Zeventig jaar nadat bij Jan van Besouw de fabrieksraad
tot stand kwam, kan men nog niet zeggen, dat alle
bedrijven zo ver zijn! Daarbij is het opmerkelijk
hoeveel punten van overeenkomst er zijn tussen de
fabrieksraad van Van Besouw en de ondernemingsraad nu.
De
fabrieksraad, die ook een adviserende taak had, besprak
onder andere zaken zoals de werktijdverkortingen en het
loonsysteem. Dat gebeurde niet achteraf maar vóór de
invoering van de plannen. Over de indeling van de
werktijd moesten de arbeiders zelf beslissen. In zaken
waarin de fabrieksraad niet mocht beslissen, kwamen de
besluiten toch niet overhaast tot stand. De leden van de
fabrieksraad bespraken de zaak met de mensen die zij
vertegenwoordigden, en brachten in de vergadering
daarvan verslag uit. Indien de oppositie te groot was,
werd de beslissing nogal eens opgeschort. De
fabrieksraad had tevens het recht tot vergaderen zonder
patroon.
Na 70
jaar
Men kan
moeilijk beweren, dat hier niet van medezeggenschap
sprake was of dat de arbeiders bevoogd werden. De
ondernemingsvorm van het bedrijf, de vennootschap onder
firma, heeft waarschijnlijk de invoering van de
medezeggenschap vergemakkelijkt; de vennoten waren er
vóór, met anderen had men geen rekening te houden. Nu
zeventig jaar later blijkt dat net andersom. Het is
vreemd, dat in bijna zeventig jaar op dit gebied van de
medezeggenschap weinig veranderd is, terwijl op vrijwel
alle andere terreinen enorme ontwikkelingen hebben
plaats gehad. We menen dan ook, dat Jan van Besouw, die
in zijn tijd nogal eens als socialistisch werd
bestempeld, als sociaal werkgever het best te
karakteriseren is met de kwalificatie, die Ariëns voor
hem gebruikte: "een patroon van de daad".
Ook op
landelijk niveau was Jan van Besouw actief. Hij had
contacten met de groten op sociaal gebied in die tijd.
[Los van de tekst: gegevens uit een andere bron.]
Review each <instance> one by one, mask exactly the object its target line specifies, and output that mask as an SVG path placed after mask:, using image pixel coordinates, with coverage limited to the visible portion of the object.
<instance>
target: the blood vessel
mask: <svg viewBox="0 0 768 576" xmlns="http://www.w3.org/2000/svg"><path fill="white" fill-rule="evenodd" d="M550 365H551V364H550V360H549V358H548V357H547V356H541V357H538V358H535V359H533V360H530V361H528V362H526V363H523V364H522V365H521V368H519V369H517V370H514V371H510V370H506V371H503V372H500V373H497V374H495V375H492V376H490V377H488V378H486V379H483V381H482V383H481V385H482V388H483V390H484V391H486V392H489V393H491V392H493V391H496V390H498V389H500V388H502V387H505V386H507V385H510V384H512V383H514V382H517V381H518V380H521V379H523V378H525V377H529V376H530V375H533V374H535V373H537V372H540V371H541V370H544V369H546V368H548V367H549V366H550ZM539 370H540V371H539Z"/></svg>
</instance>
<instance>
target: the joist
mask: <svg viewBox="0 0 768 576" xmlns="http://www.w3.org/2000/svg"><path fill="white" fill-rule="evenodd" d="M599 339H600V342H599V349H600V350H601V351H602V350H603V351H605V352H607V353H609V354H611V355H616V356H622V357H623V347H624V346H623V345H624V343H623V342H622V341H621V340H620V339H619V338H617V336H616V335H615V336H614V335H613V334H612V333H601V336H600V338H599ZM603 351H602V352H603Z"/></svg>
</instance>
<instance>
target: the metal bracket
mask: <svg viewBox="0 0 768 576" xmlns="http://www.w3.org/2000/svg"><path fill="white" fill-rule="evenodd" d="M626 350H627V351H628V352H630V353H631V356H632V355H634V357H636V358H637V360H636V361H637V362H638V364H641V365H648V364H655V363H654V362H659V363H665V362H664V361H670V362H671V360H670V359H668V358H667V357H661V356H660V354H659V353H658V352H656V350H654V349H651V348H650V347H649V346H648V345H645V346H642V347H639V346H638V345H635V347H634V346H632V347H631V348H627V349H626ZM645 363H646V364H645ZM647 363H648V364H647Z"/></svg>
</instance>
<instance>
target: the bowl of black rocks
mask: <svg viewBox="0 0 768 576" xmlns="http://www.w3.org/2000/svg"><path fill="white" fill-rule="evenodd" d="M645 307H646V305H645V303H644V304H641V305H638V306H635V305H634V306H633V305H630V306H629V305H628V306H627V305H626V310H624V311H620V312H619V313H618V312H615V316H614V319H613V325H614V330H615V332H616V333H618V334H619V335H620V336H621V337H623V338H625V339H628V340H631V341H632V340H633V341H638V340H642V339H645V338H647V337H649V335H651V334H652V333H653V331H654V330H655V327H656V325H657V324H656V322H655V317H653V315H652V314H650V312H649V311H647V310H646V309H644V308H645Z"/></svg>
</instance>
Bij de oprichting van het KSW (Katholiek Sociaal
Weekblad) heeft hij een grote rol gespeeld. Voor de
definitieve opzet van het blad kwamen de adviezen
slechts van Vlekke en Van Besouw. Van Besouw bleef
Aalberse ook verder in de zaak adviseren. Ook op de
oprichting van de Katholieke Sociale Actie heeft hij,
middels verschillende commissies, waarvan hij lid was,
zeker invloed gehad. Op het gebied van de
drankbestrijding bekleedde hij diverse functies, zowel
in landelijke als diocesane besturen. Meerdere
voorstellen gingen van hem uit. Zo was hij
initiatiefnemer tot het houden van het eerste landelijke
congres voor drankbestrijding.
Het
bewijs
Meer op
regionaal vlak, maar zeker niet minder belangrijk, was
zijn stuwende invloed op de Katholiekendagen van het
bisdom Den Bosch. Zijn ijveren voor het oprichten van
een bond voor werkgevers getuigde van visie. Het zou de
man te kort doen wanneer we hem alleen maar zouden zien
als consument en uitvoerder van de sociale ideeën van
meer op de voorgrond tredende figuren. Hij was ook een
kritisch en praktisch gericht denker, waarmee figuren
als Ariëns, Aalberse en Ruys de Beerenbrouck graag van
gedachten wisselden en aan wie zij vaak advies vroegen.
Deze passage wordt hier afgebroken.